**Problem description:** Below this line is a set of entries; quote exactly the lines from the line that contains "13: (479, 23)" to the line that contains "18: (457, 205)", both lines included.

**Stored data:**
Segment Open
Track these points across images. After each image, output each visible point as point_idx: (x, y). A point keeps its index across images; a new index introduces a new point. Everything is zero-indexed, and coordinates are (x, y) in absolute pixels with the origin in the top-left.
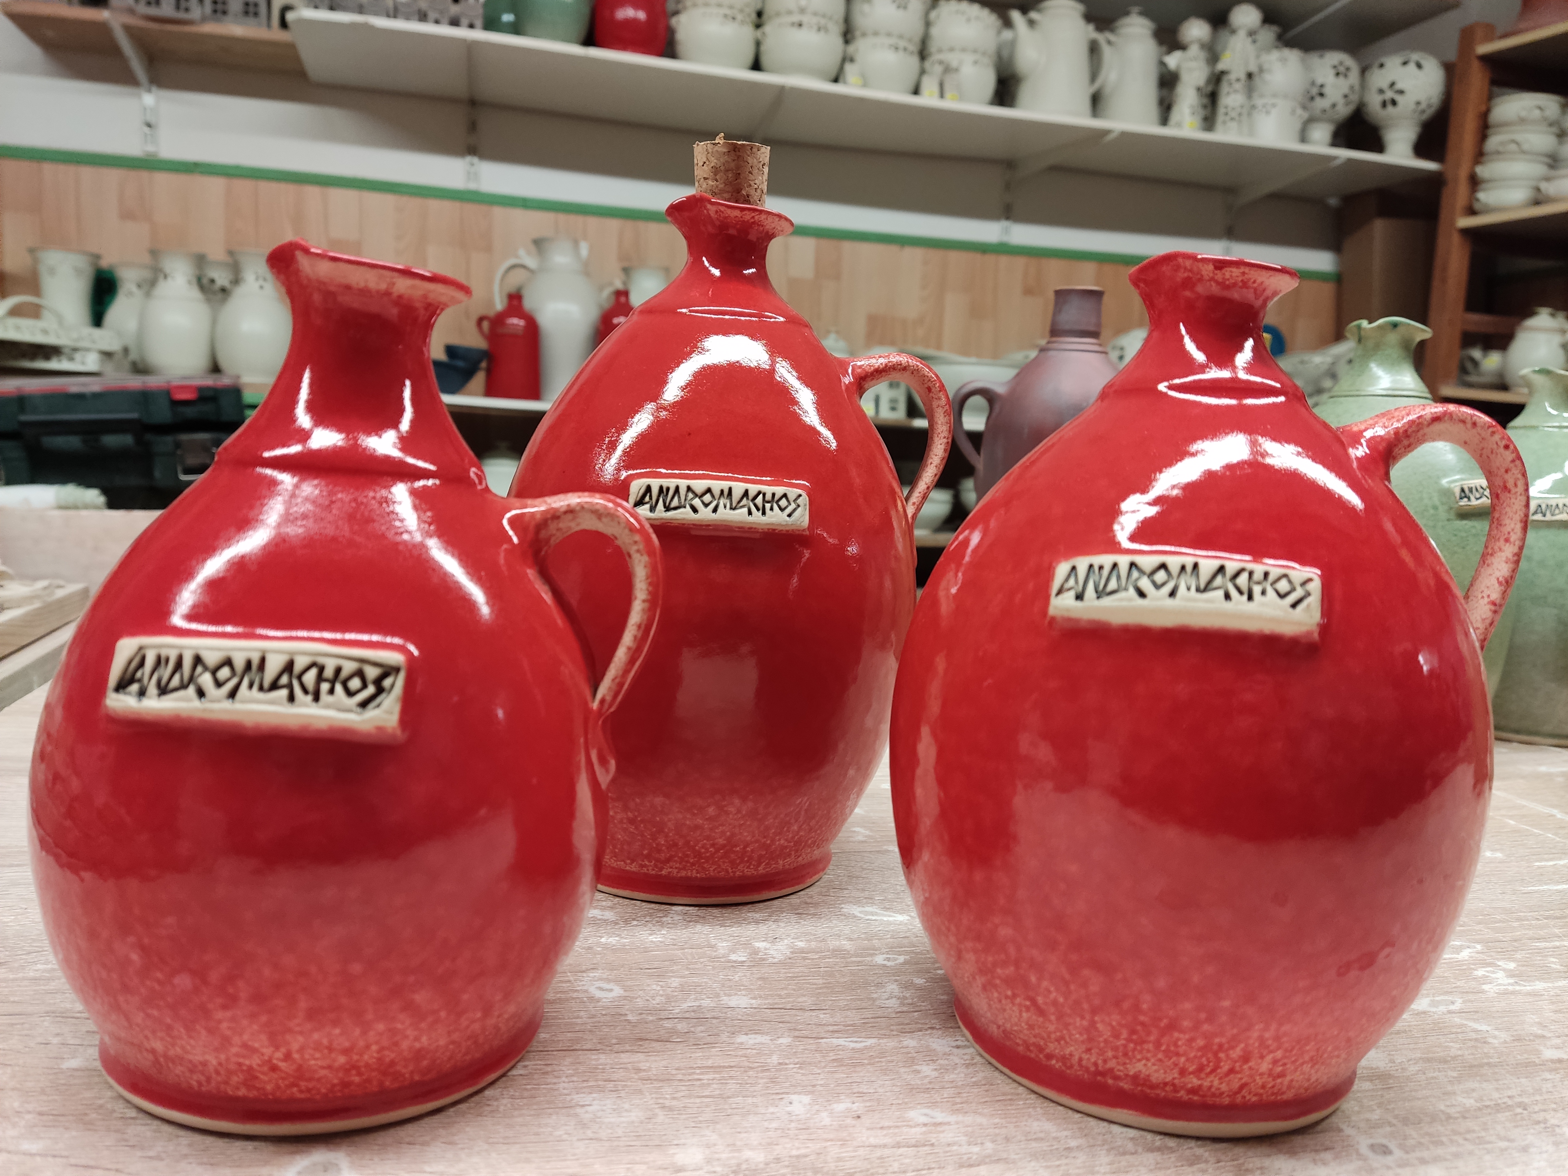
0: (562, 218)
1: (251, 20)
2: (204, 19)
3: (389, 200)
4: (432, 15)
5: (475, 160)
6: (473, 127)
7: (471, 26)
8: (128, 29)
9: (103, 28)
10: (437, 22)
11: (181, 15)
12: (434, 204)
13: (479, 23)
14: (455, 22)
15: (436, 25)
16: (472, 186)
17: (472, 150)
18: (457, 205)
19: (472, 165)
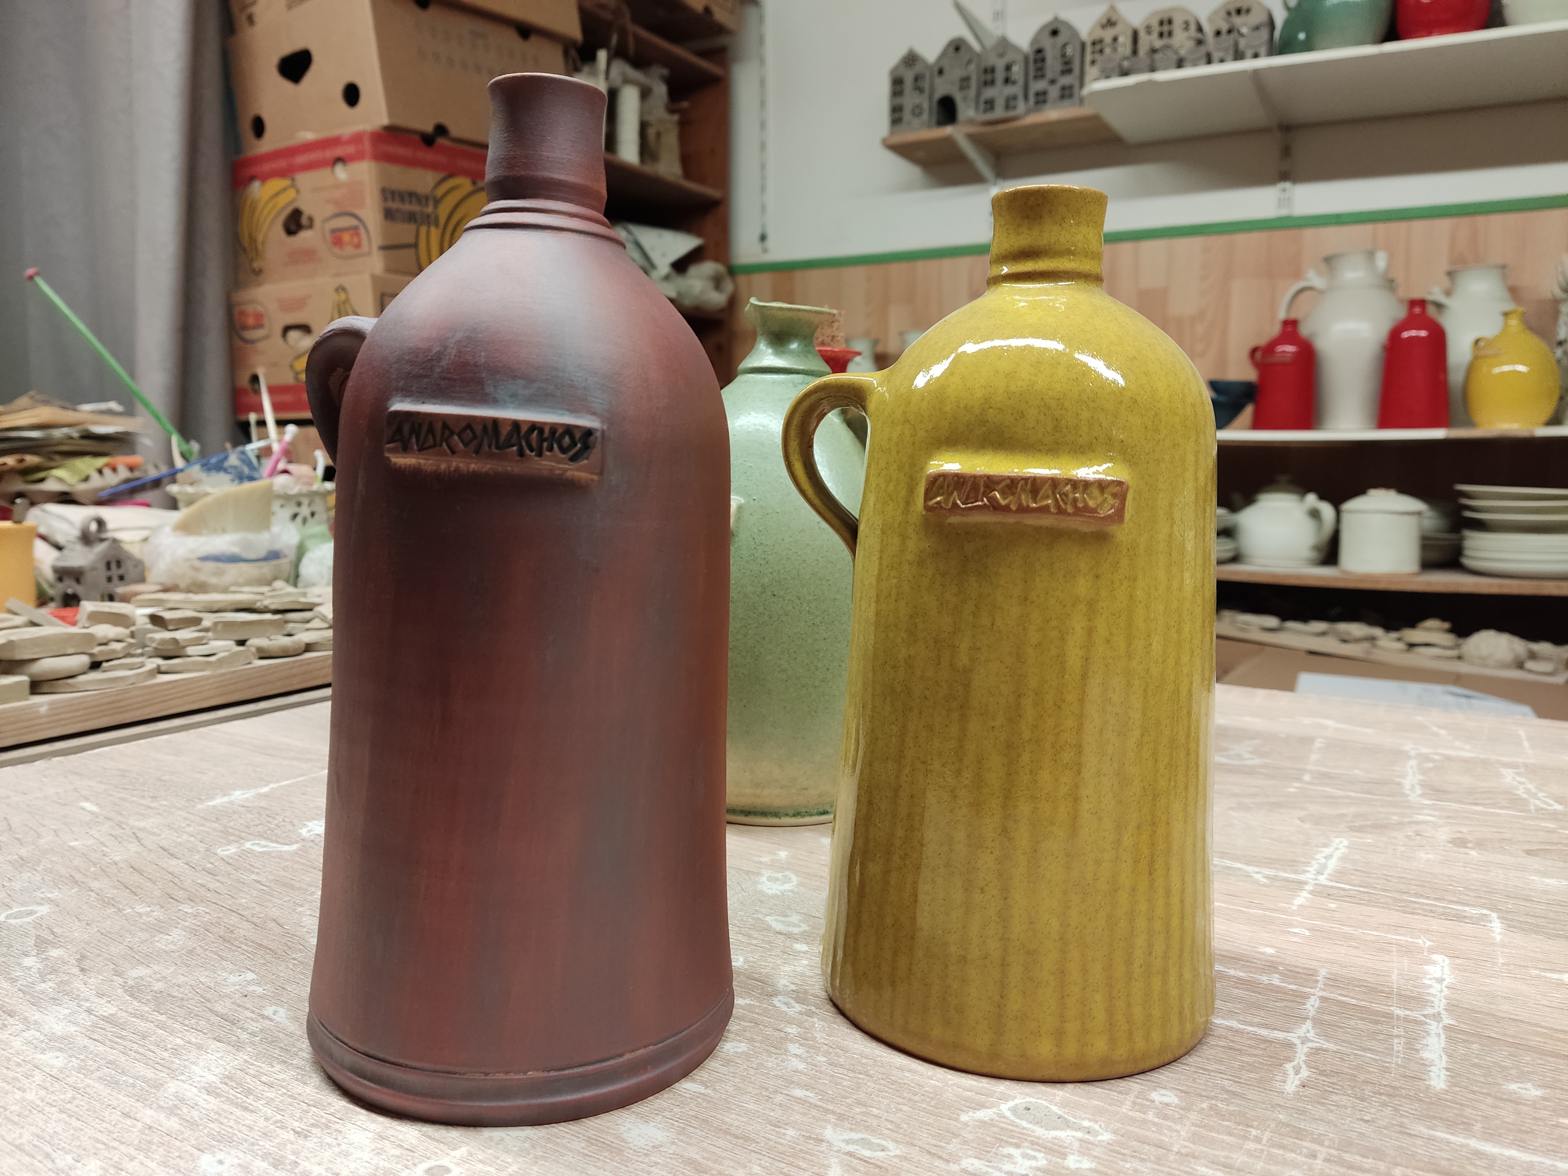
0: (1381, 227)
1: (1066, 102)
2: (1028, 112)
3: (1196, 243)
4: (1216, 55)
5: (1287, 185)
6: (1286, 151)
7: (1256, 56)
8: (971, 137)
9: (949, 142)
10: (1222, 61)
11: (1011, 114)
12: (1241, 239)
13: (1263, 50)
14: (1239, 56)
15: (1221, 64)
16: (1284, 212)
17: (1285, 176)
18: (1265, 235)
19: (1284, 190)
Segment Closed
Segment Open
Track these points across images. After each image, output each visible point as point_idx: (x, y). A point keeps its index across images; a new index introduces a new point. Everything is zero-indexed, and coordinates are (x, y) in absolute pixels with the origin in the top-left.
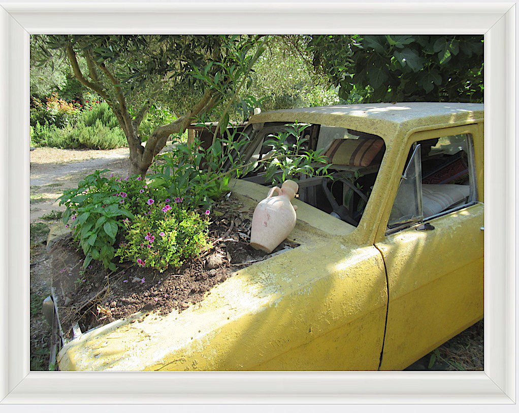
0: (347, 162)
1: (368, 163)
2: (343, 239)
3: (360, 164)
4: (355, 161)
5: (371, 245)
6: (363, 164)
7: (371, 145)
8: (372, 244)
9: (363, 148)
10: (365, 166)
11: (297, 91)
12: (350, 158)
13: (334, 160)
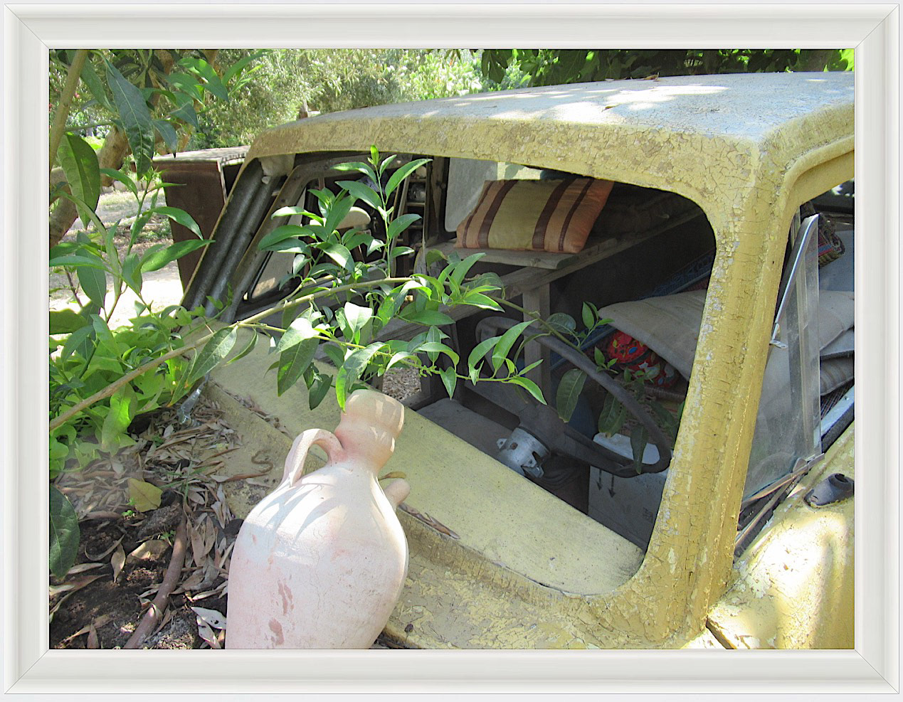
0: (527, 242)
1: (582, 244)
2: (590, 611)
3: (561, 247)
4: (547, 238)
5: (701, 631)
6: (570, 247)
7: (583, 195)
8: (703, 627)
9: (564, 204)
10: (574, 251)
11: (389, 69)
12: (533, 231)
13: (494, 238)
Segment Closed
**Problem solution:**
13: (479, 23)
14: (455, 22)
15: (436, 25)
16: (472, 186)
17: (472, 150)
18: (457, 205)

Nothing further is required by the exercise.